Der Metzger sah das Mädchen mit bedrohlicher Miene an. „Möchtest du mir jetzt sagen, dass du Wurst kaufen wolltest, ohne zu bezahlen?" Seine Stimme schwoll an, während er um den Tresen ging und sich vor sie stellte. „Ich gebe doch keine Wurst raus, ohne Taler dafür bekommen zu haben. Was denkst du dir dabei?"

Eingeschüchtert durch den bulligen Metzger trat sie einen Schritt zurück. „Nein, ich wollte ganz sicher die Wurst bezahlen, etwas anderes würde mir gar nicht in den Sinn kommen."

 Da fiel es ihr wieder ein: Der Junge, der sie angerempelt hatte, war so schnell wieder weg, und davor hatte sie die Taler noch – sie war sich ganz sicher. Er musste sie ihr gestohlen haben. Rückwärts ging sie zur Tür. Der Metzger kam langsamen Schrittes hinterher. Die Türglocke erklang wieder, Gweneth lies die Würste in ihrem Arm fallen und stürzte hinaus, bevor noch irgendetwas passieren konnte. Ohne sich umzudrehen lief sie den Weg entlang, den sie gekommen war. Lange konnte sie noch das Gebrülle des Metzgers hinter sich hören. In einer kleinen Gasse machte sie halt, stützte sich mit den Händen auf ihren Oberschenkeln ab und musste tief Luft holen. Keine Taler, keine Lebensmittel, das waren die Gedanken, die ihr durch den Kopf schossen. Sie musste den Jungen suchen und das sofort, denn der Marsch zurück ins Dorf stand auch noch bevor und sie hatte noch nichts besorgt von dem, was ihr die Großmutter aufgetragen hatte. Den Weg zurück zu der Stelle, an der sie der Junge angerempelt hat, wurde durch die treibende Menschenmenge erschwert. Als sie dort ankam, war der Junge natürlich nicht da. Was hatte sie auch anderes erwartet? Mit Sicherheit wartet ein Dieb nicht darauf, dass sein Opfer zurückkehrt und ihm Schwierigkeiten macht. Wäre auch Irrsinn. Gweneth fragte sich also durch, ob die umstehenden Menschen einen Jungen, etwa in ihrem Alter gesehen hätten. Sie wollte die Suche schon fast aufgeben, als eine ältere Dame meinte den Jungen zu kennen.
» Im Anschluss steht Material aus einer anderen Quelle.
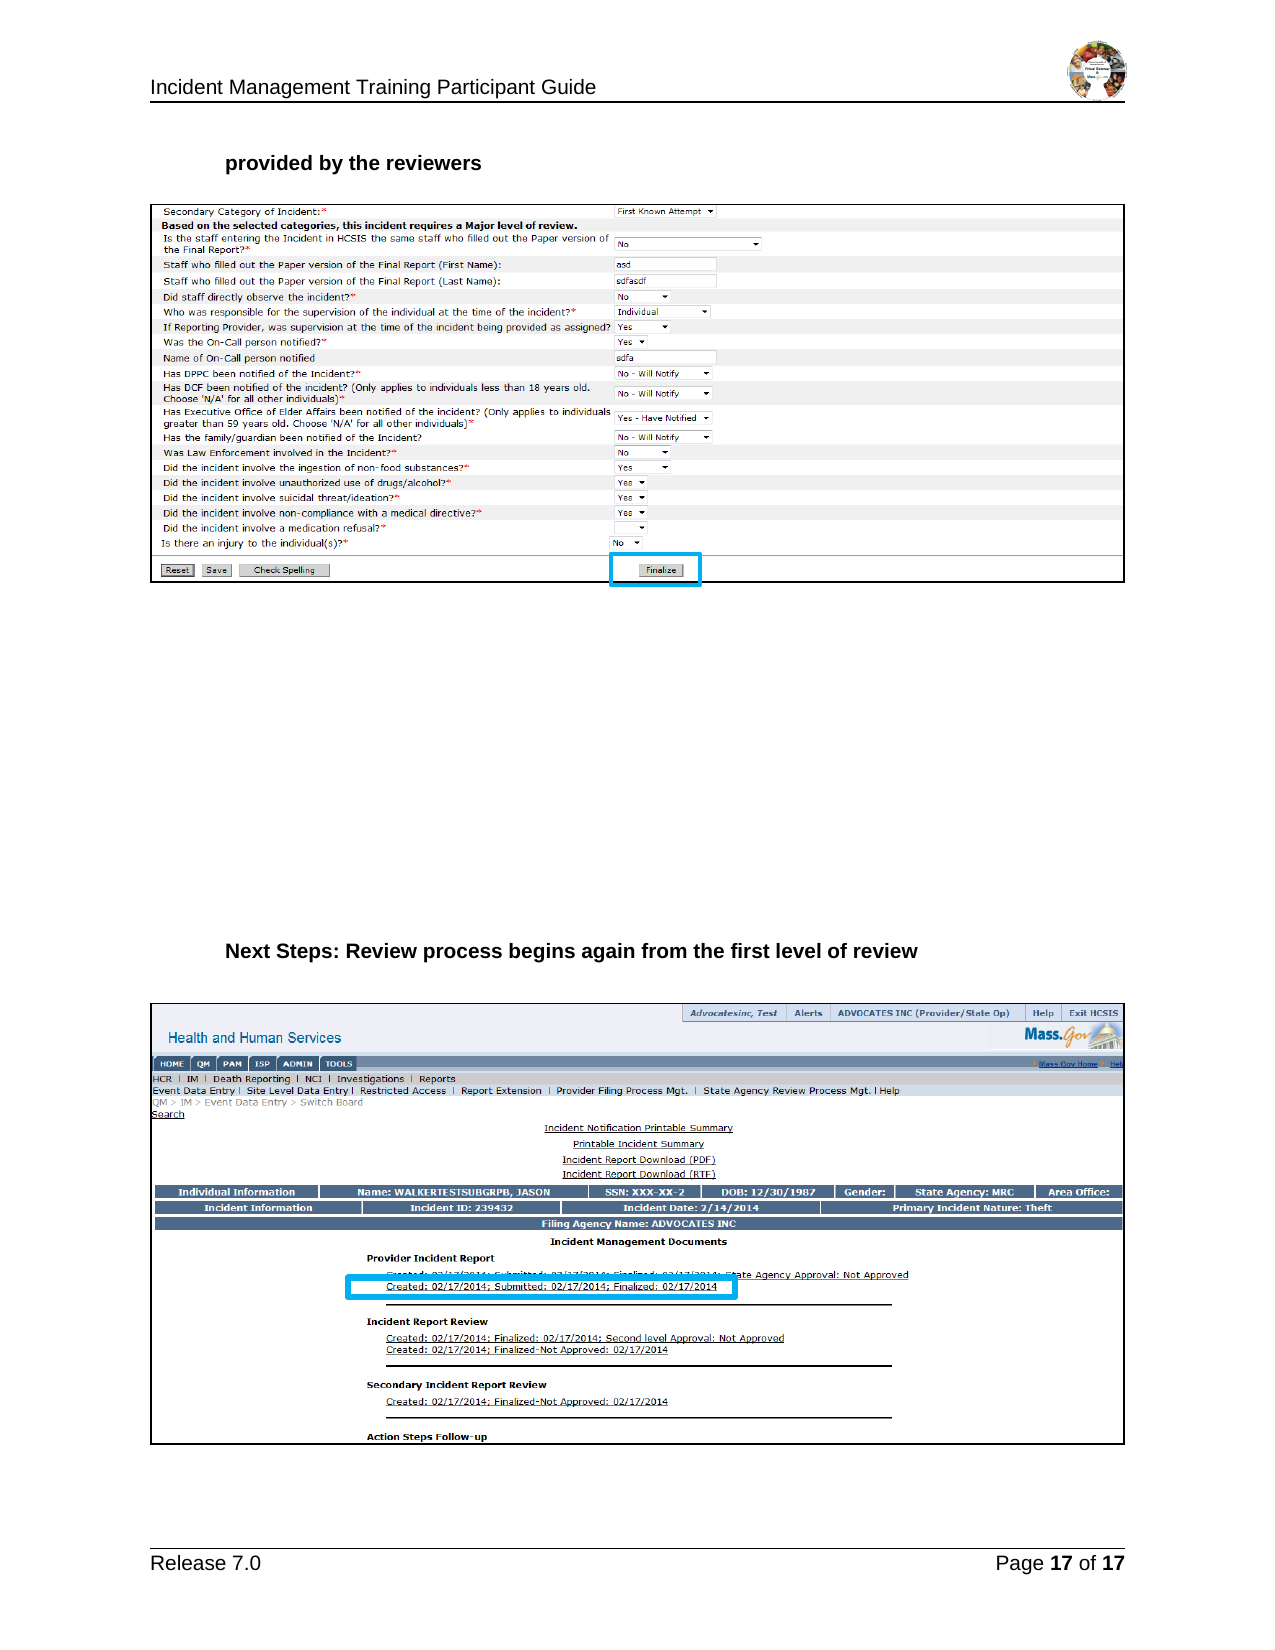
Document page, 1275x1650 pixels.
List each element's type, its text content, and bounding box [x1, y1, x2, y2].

picture [152, 205, 1123, 581]
picture [152, 1004, 1123, 1443]
list Next Steps: Review process begins again from the first level of review [225, 938, 1125, 963]
picture [1065, 40, 1129, 102]
picture [614, 557, 697, 581]
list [187, 150, 1125, 175]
Laut ihrer Aussage streunte er hier öfters herum und beklaute die Menschen. Ein Mann erinnerte sich sogar daran, dass er ihn abends in einer verlassenen Hütte, gleich den Pflasterweg entlang der Wohnhäuser, gesehen hätte.

Das Mädchen bedankte sich und machte sich, ihrer aufkeimenden Wut bewusst, auf den Weg zu der Hütte. Warum musste er gerade sie beklauen? Nur weil sie klein und zierlich war? Das bisschen Geld, das ihre Großmutter und sie gespart hatten, würde sie sich nicht wegnehmen lassen von einem dahergelaufenen Burschen, dessen war sie sich sicher. Auch wenn er doppelt so groß und alt war, das kleine Mädchen mit den stahlgrauen Augen würde nicht klein beigeben. Ihre Wut auf den Jungen verstärkte sich und ihre Schritte wurden energischer. Eine innere Hitze schien sie zu ergreifen, sich ihren Weg durch den Körper zu bahnen – unaufhaltsam und unberechenbar.